O suspeito, Autor nos autos em crise, foi presente para primeiro interrogatório judicial no dia de detenção, tendo sido aplicado ao mesmo, além do TIR, a medida de coação de proibição de contactar com determinado cliente, considerando-se indiciado pela prática de um crime de prevaricação de advogado, p.p. pelo art. 370.º, n.º 1, do CP.

 

A final o Autor foi absolvido do crime de prevaricação de advogado, tendo sido, no entanto, condenado por dois crimes de coação.


Entende o Arguido que, por esse motivo, tem direito à indemnização prevista no art. 225.º do CPP.


Decidiu o STJ que, ainda que o Autor estivesse indiciado desde o início tão-só pelos dois crimes de coação, mesmo assim poderia, nos termos da lei, o juiz ordenar a sua detenção para primeiro interrogatório.


Sendo que, atenta a matéria de facto em causa à data e direito aplicável, não se verificou privação de liberdade ilegal nem erro grosseiro na apreciação dos pressupostos de facto de que dependia, porquanto o mandado de detenção ordenado pelo juiz não dependia de estarem ou não indiciados crimes cuja moldura penal permitisse a aplicação de prisão preventiva.

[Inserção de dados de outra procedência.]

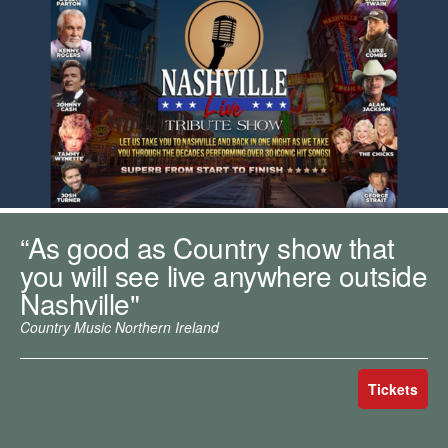
m
h
k
e
y
w
o
r
d
s
.
“As good as Country show that
you will see live anywhere outside
Nashville"
Country Music Northern Ireland
Tickets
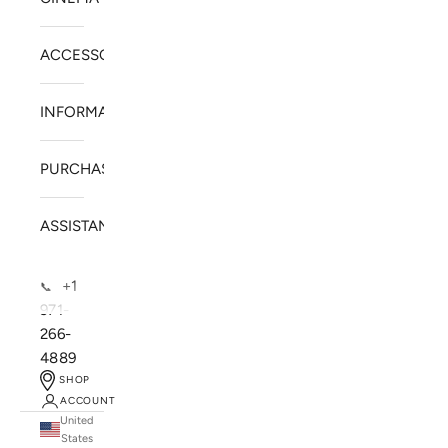
ACCESSORIES
INFORMATION
PURCHASE
ASSISTANCE
+1
📞
971-
266-
4889
SHOP
ACCOUNT
United
SOLSTICE SPEAKERS
States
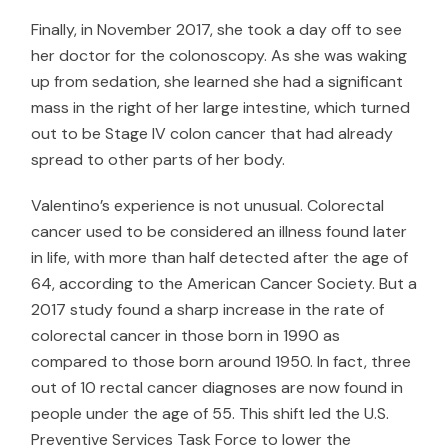
Finally, in November 2017, she took a day off to see
her doctor for the colonoscopy. As she was waking
up from sedation, she learned she had a significant
mass in the right of her large intestine, which turned
out to be Stage IV colon cancer that had already
spread to other parts of her body.
Valentino’s experience is not unusual. Colorectal
cancer used to be considered an illness found later
in life, with more than half detected after the age of
64, according to the
American Cancer Society
. But a
2017 study
found a sharp increase in the rate of
colorectal cancer in those born in 1990 as
compared to those born around 1950. In fact, three
out of 10 rectal cancer diagnoses are now found in
people under the age of 55. This shift led the
U.S.
Preventive Services Task Force
to lower the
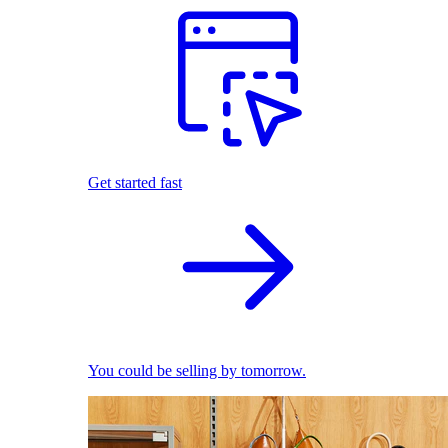
Get started fast
You could be selling by tomorrow.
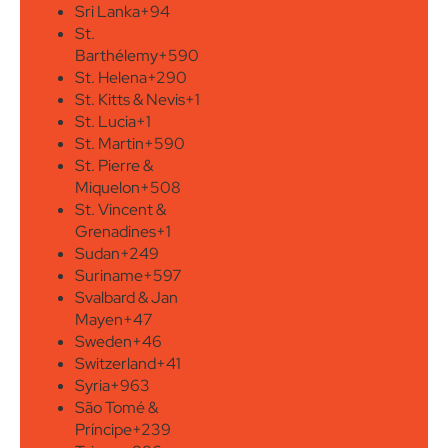
Sri Lanka
+94
St.
Barthélemy
+590
St. Helena
+290
St. Kitts & Nevis
+1
St. Lucia
+1
St. Martin
+590
St. Pierre &
Miquelon
+508
St. Vincent &
Grenadines
+1
Sudan
+249
Suriname
+597
Svalbard & Jan
Mayen
+47
Sweden
+46
Switzerland
+41
Syria
+963
São Tomé &
Príncipe
+239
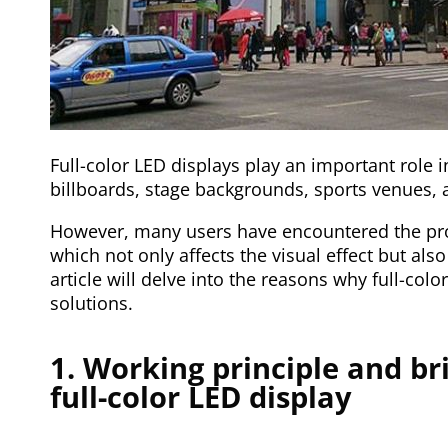
Full-color LED displays play an important role 
billboards, stage backgrounds, sports venues, 
However, many users have encountered the pro
which not only affects the visual effect but also
article will delve into the reasons why full-col
solutions.
1. Working principle and br
full-color LED display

Desta forma, decidiu o referido aresto estar perante o exercício legitimo da ação penal por parte do Estado, concluindo no sentido de que a detenção em causa foi legal e que poderia ter sido efetuada nos mesmos termos, mesmo que o recorrente estivesse só indiciado pela prática dos crimes pelos quais veio a ser condenado.

 

E, como tal, julgou o pedido de indemnização totalmente improcedente.


Sumário:

“Os danos causados pela detenção para apresentação a 1.º interrogatório de arguido, determinada pelo juiz, não é passível de indemnização ao abrigo do disposto no art. 225.º do CPP, em caso de condenação apenas por parte dos crimes pelos quais estava inicialmente indiciado, ainda que a moldura penal abstracta destes não admitisse a aplicação de prisão preventiva.”